--- Directions ---
With the pictures excluded, reproduce all of the data exactly.

--- Source material ---
+--

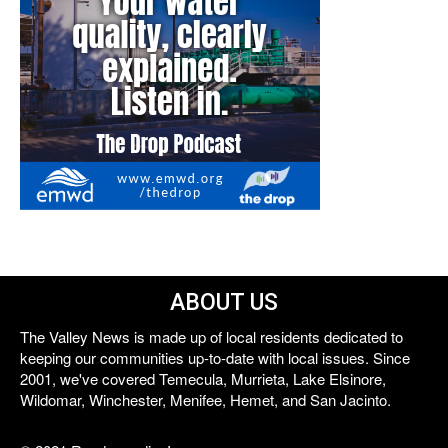
ABOUT US
The Valley News is made up of local residents dedicated to
keeping our communities up-to-date with local issues. Since
2001, we've covered Temecula, Murrieta, Lake Elsinore,
Wildomar, Winchester, Menifee, Hemet, and San Jacinto.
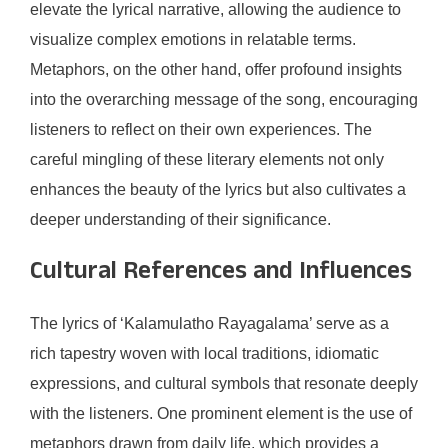
elevate the lyrical narrative, allowing the audience to
visualize complex emotions in relatable terms.
Metaphors, on the other hand, offer profound insights
into the overarching message of the song, encouraging
listeners to reflect on their own experiences. The
careful mingling of these literary elements not only
enhances the beauty of the lyrics but also cultivates a
deeper understanding of their significance.
Cultural References and Influences
The lyrics of ‘Kalamulatho Rayagalama’ serve as a
rich tapestry woven with local traditions, idiomatic
expressions, and cultural symbols that resonate deeply
with the listeners. One prominent element is the use of
metaphors drawn from daily life, which provides a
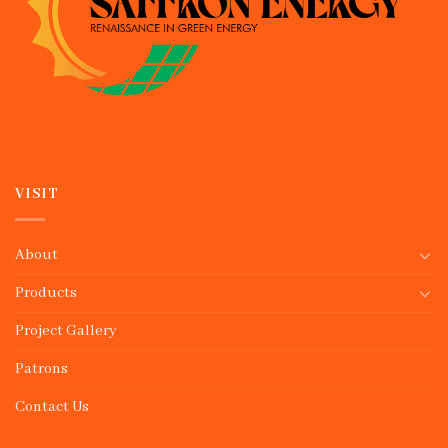
VISIT
About
Products
Project Gallery
Patrons
Contact Us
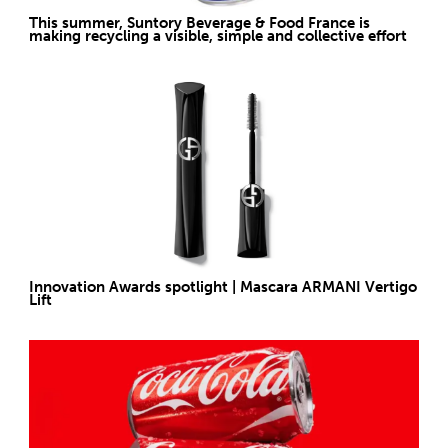
This summer, Suntory Beverage & Food France is
making recycling a visible, simple and collective effort
Innovation Awards spotlight | Mascara ARMANI Vertigo
Lift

+--

--- Response ---
ABOUT US
The Valley News is made up of local residents dedicated to
keeping our communities up-to-date with local issues. Since
2001, we've covered Temecula, Murrieta, Lake Elsinore,
Wildomar, Winchester, Menifee, Hemet, and San Jacinto.
elevate the lyrical narrative, allowing the audience to
visualize complex emotions in relatable terms.
Metaphors, on the other hand, offer profound insights
into the overarching message of the song, encouraging
listeners to reflect on their own experiences. The
careful mingling of these literary elements not only
enhances the beauty of the lyrics but also cultivates a
deeper understanding of their significance.
Cultural References and Influences
The lyrics of ‘Kalamulatho Rayagalama’ serve as a
rich tapestry woven with local traditions, idiomatic
expressions, and cultural symbols that resonate deeply
with the listeners. One prominent element is the use of
metaphors drawn from daily life, which provides a
VISIT
About
Products
Project Gallery
Patrons
Contact Us
This summer, Suntory Beverage & Food France is
making recycling a visible, simple and collective effort
Innovation Awards spotlight | Mascara ARMANI Vertigo
Lift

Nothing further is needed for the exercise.